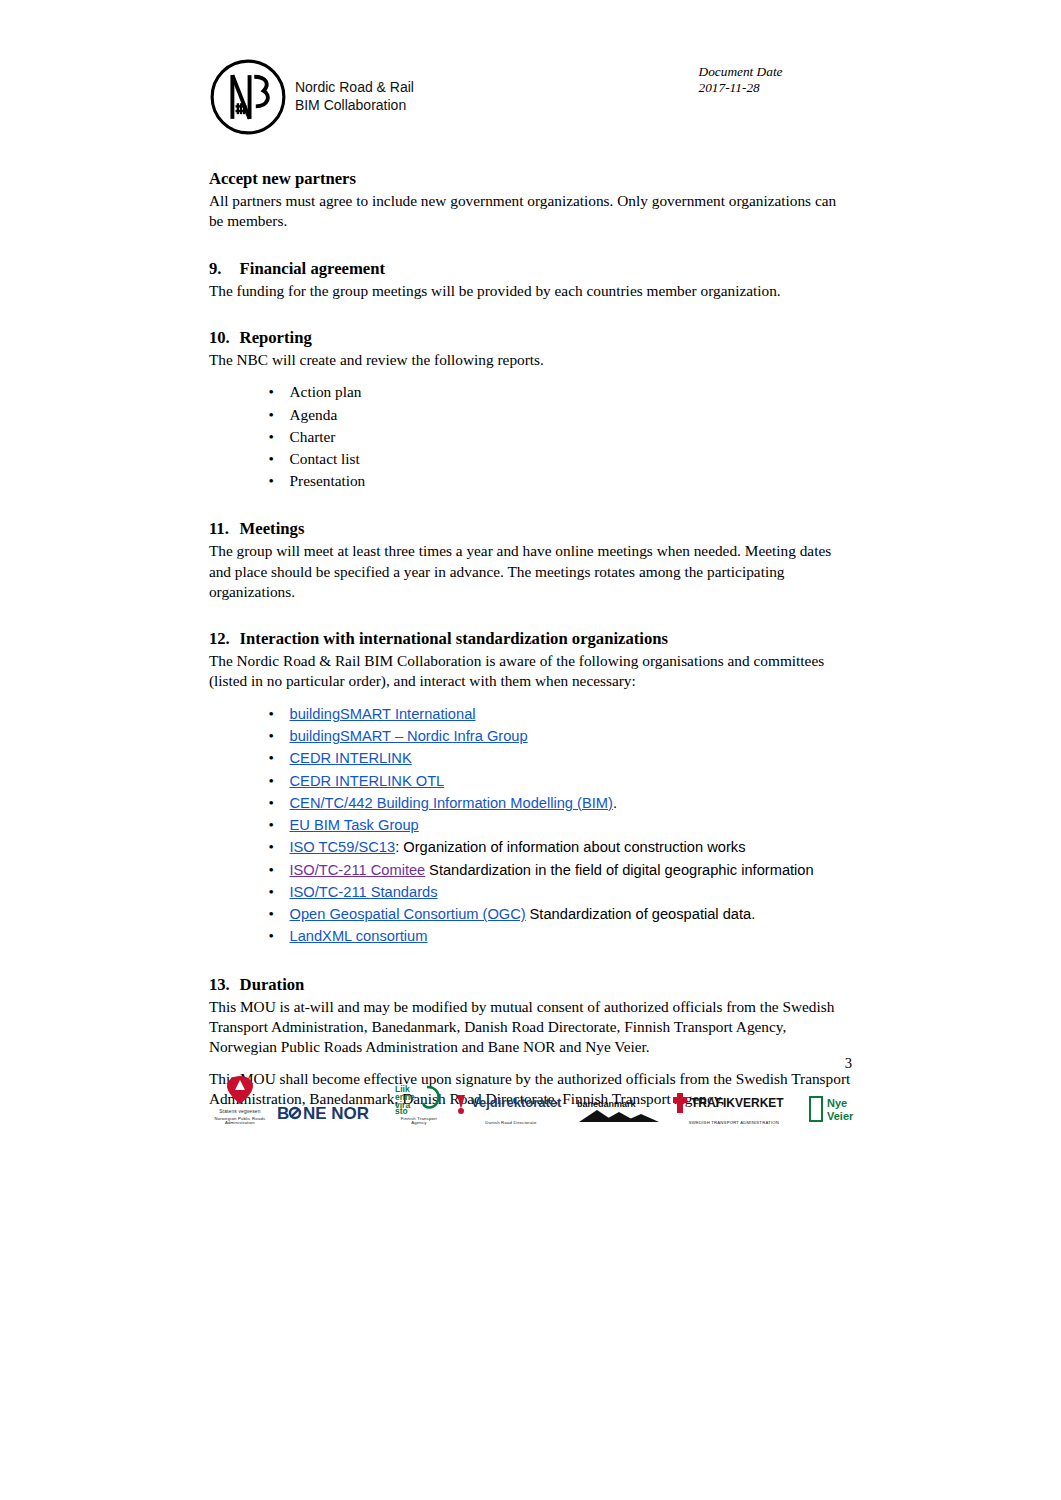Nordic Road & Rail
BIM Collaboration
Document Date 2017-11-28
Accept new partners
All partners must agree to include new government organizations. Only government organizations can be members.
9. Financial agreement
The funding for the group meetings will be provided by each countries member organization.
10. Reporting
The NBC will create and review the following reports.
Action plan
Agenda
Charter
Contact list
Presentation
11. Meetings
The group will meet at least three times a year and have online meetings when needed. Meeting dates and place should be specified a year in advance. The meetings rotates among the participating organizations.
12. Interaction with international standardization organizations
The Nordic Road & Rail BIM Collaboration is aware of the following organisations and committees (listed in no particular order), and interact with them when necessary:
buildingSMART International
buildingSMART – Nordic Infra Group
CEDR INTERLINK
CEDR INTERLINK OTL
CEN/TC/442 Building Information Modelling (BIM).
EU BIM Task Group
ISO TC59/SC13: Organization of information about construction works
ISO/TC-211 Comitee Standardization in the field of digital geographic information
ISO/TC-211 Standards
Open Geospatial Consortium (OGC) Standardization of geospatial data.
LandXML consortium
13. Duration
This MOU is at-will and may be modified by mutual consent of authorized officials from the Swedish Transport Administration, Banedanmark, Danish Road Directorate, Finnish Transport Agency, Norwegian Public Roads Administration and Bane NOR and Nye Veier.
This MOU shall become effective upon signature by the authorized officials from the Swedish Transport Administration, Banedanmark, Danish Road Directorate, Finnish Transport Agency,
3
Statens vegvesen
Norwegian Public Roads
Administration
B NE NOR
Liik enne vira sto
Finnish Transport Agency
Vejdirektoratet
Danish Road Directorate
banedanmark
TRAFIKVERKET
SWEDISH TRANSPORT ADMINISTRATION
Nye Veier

=-=-=-=-=

Exercise: What's needed is an exact retyping of the records, pictures excluded.

Solution for this problem:
Nordic Road & Rail
BIM Collaboration
Document Date 2017-11-28
Accept new partners
All partners must agree to include new government organizations. Only government organizations can be members.
9. Financial agreement
The funding for the group meetings will be provided by each countries member organization.
10. Reporting
The NBC will create and review the following reports.
Action plan
Agenda
Charter
Contact list
Presentation
11. Meetings
The group will meet at least three times a year and have online meetings when needed. Meeting dates and place should be specified a year in advance. The meetings rotates among the participating organizations.
12. Interaction with international standardization organizations
The Nordic Road & Rail BIM Collaboration is aware of the following organisations and committees (listed in no particular order), and interact with them when necessary:
buildingSMART International
buildingSMART – Nordic Infra Group
CEDR INTERLINK
CEDR INTERLINK OTL
CEN/TC/442 Building Information Modelling (BIM).
EU BIM Task Group
ISO TC59/SC13: Organization of information about construction works
ISO/TC-211 Comitee Standardization in the field of digital geographic information
ISO/TC-211 Standards
Open Geospatial Consortium (OGC) Standardization of geospatial data.
LandXML consortium
13. Duration
This MOU is at-will and may be modified by mutual consent of authorized officials from the Swedish Transport Administration, Banedanmark, Danish Road Directorate, Finnish Transport Agency, Norwegian Public Roads Administration and Bane NOR and Nye Veier.
This MOU shall become effective upon signature by the authorized officials from the Swedish Transport Administration, Banedanmark, Danish Road Directorate, Finnish Transport Agency,
3
Statens vegvesen
Norwegian Public Roads
Administration
B NE NOR
Liik enne vira sto
Finnish Transport Agency
Vejdirektoratet
Danish Road Directorate
banedanmark
TRAFIKVERKET
SWEDISH TRANSPORT ADMINISTRATION
Nye Veier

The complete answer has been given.